If the light hadn't been off, she would have seen my face both redden and blanch at the same time, like the contrast between her red hair and pale skin. "Wha- why do you care?"
"I know we don't always get along, but you are still my friend. Sorry if that sounds really lame or cheesy, but it's true."
"It is lame, and cheesy, and not to mention completely cliché."
"Meanie!"
"But it was very straightforward and so not… oblivious of you. And... I... I appreciate it because I really wasn't okay."
"Do you need a hug?" She took her hands out from under her pillow and gestured me forward.
Normally, I wouldn't have hesitated to scoff at her. But this was different. She wasn't wearing that awful choker, that blatant reminder of my hopeless situation.

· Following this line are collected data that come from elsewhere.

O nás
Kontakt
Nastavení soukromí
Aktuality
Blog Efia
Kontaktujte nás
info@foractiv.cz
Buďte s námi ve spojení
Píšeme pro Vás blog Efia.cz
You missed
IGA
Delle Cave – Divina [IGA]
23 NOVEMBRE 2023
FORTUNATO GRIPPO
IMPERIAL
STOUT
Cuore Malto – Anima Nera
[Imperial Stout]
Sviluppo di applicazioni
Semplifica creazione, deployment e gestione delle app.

Plus, the others were asleep and no one would ever know. I swallowed and mumbled "Sure, I guess." Much to my surprise, Ichigo grabbed me and pulled me in.

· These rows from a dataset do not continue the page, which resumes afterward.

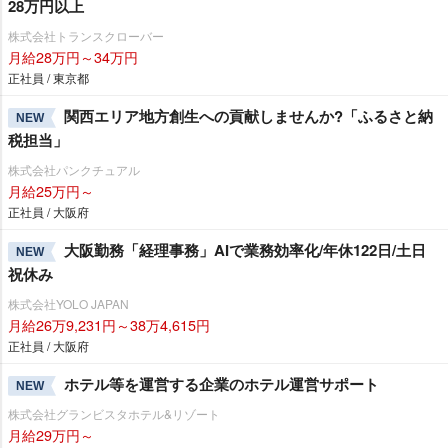
28万円以上
株式会社トランスクローバー
月給28万円～34万円
正社員 / 東京都
関西エリア地方創生への貢献しませんか?「ふるさと納
NEW
税担当」
株式会社パンクチュアル
月給25万円～
正社員 / 大阪府
大阪勤務「経理事務」AIで業務効率化/年休122日/土日
NEW
祝休み
株式会社YOLO JAPAN
月給26万9,231円～38万4,615円
正社員 / 大阪府
ホテル等を運営する企業のホテル運営サポート
NEW
株式会社グランビスタホテル&リゾート
月給29万円～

I felt skin. Her neck. The place I longed to be. The place I daydreamed about, where I would lay my head against its curved, smooth arc. This was it. My dream come true. And it was so much better than a pillow.
But I knew it was a dream. Because once the morning came, that choker would be on her neck again and would jingle its abhorrent reminder. But right now it was gone, and dream or no dream, I could pretend, if only for a short time, that Ichigo was mine and Aoyama-san was gone. Listen to me, sounding like a typical schoolgirl…
I pressed in harder to her neck. She noticed and asked, "Are you okay?"
"No, Ichigo. I'm not. But don't ask any more dumb questions. Do me this one favor, and, for once in your life, stay quiet. No words, no yammering, just your breath and mine."
"Mint?"
"I said no words. Just hold me."
Silence. I smiled to myself. She had actually listened to me for once.
"Look, don't tell the others about this, okay? This is a one-time thing. I just... I just really need this right now. But again, it's just between me and you. If anyone finds out, I'll kill you."
"Oh, such harsh words for a princess!" she snickered.
"Hey!" I smacked her playfully on the arm.
"Just kidding." She giggled. "I won't, I promise."
And she never did. We never talked about that night again. I thought about it every time I saw her, and still do. I am sure she thinks of it from time to time. I think she knew how I felt. She never admitted it, but her demeanor toward me changed after that night, ever so slightly. She acted a tiny bit more mature around me and we got along better, worked together more seamlessly on the battle field, and fought less about petty things (although I admit I have a tendency to be petty).
Nothing ever happened between us romantically. She went out with Aoyama-san and I never admitted my feelings toward her, although I consider that night to be my confession.
We talked long into the night. I stayed in the arc of her neck, breathing in every part of her I could. Her skin and scent were warm, like strawberries sitting in the sun. We laughed and talked about things like we never had before; I felt her giggles vibrate in her throat and I tried to absorb them, to become more optimistic and fun-loving like her. I think it worked because from that day forward I felt such more at ease. Or perhaps… it was because I felt that I was able to make my feelings more obvious to her even if I never actually came out and said it. Or maybe… and this is just between you and me… maybe it was because I had the opportunity to do something I would never be able to do again.
Ichigo had fallen asleep before I did. As much as I wanted to, I couldn't stay asleep against her neck all night, so I tried to reposition myself. I lifted myself up and as I did so my lips almost brushed against hers. I couldn't… I couldn't possibly…
She shifted in her sleep, purring under her breath and using her curled fist to brush away the hair from her eyes. It was so moe, I lost all control and, like the bird I am, pecked my lips against hers. She mewed again and whispered "Aoyama-kun." I smiled to myself. It wasn't Aoyama-san, sweetie. I felt so accomplished I pecked her again on the cheek. In one night, I had kissed and (almost) confessed my feelings to the girl I loved. Although I knew we would never truly be together, I couldn't help but feel satisfied as I tucked myself in next to her and fell asleep, knowing that no dream would ever come close to the one I had that night.